Po drugim starcie w sezonie widać, że pech nie odpuszcza naszej rajdowej załodze.
Na trasie 5. Rajdu Ziemi Bocheńskiej im. Janusza Kuliga znowu awaria.
Daniel Mech komentuje to tak:
"Klątwa rajdu Ziemi Bocheńskiej nadal trwa. Niestety od 3 sezonów nie udaje się nam go ukończyć z powodzeniem.
W pierwszym sezonie jadąc jeszcze jako samochód funkcyjny "00" "zmieliło" nam skrzynię biegów, tak że zostaliśmy tylko na biegach 3 i 5. W kolejnym roku już jako załoga jadąca na czas, na drugim odcinku Kamionna ukręcił się przegub.

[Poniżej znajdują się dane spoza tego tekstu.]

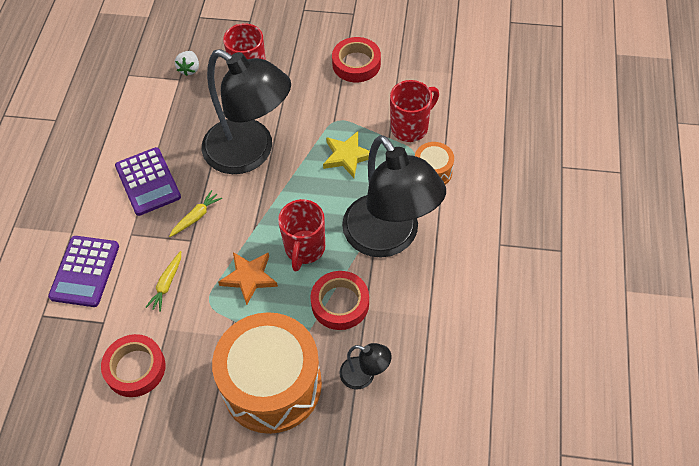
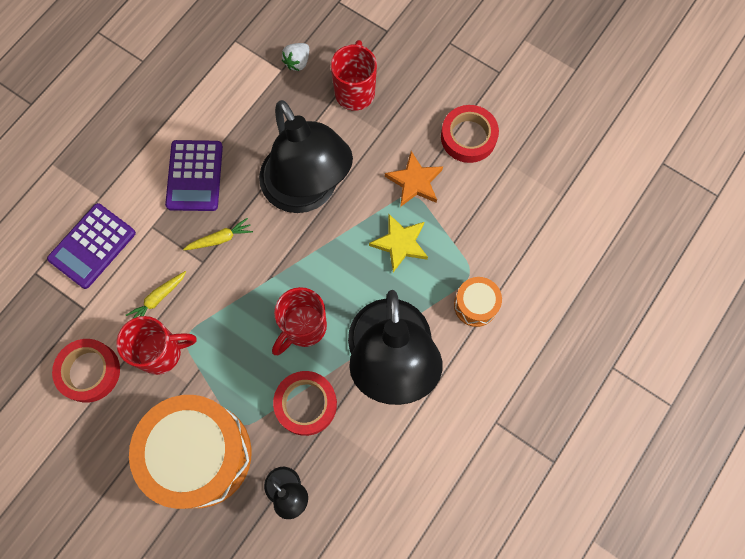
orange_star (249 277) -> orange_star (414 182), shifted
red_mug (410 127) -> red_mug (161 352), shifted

W tym roku czekała na nas dokładnie taka sama niemiła przygoda.
Awaria lewego zewnętrznego przegubu jest poważniejsza niż mogło nam się wydawać. Do kolejnego startu pozostały 3 miesiące i cały ten czas będziemy chcieli poświęcić na rozwikłanie tego problemu. Mamy już opracowane pewne rozwiązanie.
Co do 5. Rajdu Ziemi Bocheńskiej im. Janusza Kuliga. Okazał się on jak zawsze mega trudnym rajdem. Odcinki tegorocznej edycji były chyba najtrudniejszymi w całej historii imprezy.
Liczne spadania, ślepe szczyty, ostre i śliski zakręty spowodowały że wiele załóg opuściło trasę. W naszej klasie PPC na 10 zgłoszonych załóg, rajd ukończyło 6.
Po wycofaniu się, pozostaliśmy przy odcinkach aby podejrzeć technikę pokonywania zakrętów przez rywali, dzięki czemu mamy szerszy obraz tego jak jechać w kolejnych edycjach mistrzostw Śląska.
Kolejną eliminacją tego cyklu będzie 63 Rajd Wisły, który odbędzie się 22-23 września 2017 r."